What to work on = Go through the records and report each line holding the string "output".

Information given =
════════════════════

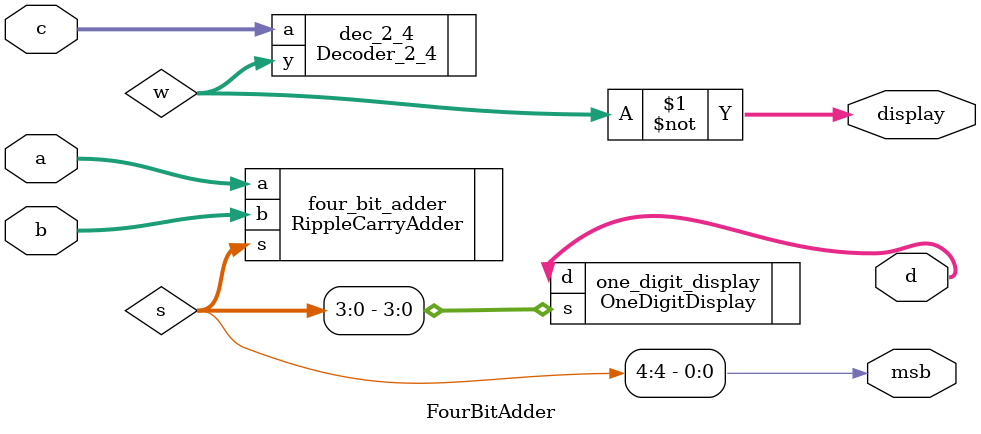
<source format=v>

module FourBitAdder(
    input [3:0] a, 
    input [3:0] b, 
    input [1:0] c,
    output [6:0] d, 
    output msb, 
    output [3:0] display
);
    wire [4:0] s;
    wire [3:0] w;

    assign msb = s[4];

    Decoder_2_4 dec_2_4(
        .a(c),
        .y(w)
    );

    assign display = ~w;

    RippleCarryAdder #(.BITS(4)) four_bit_adder(
                    .a(a),
                    .b(b),
                    .s(s)
                );
    
    OneDigitDisplay one_digit_display(
                    .d(d),
                    .s(s[3:0])
                );
endmodule

</source>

════════════════════

Answer below =
    output [6:0] d, 
    output msb, 
    output [3:0] display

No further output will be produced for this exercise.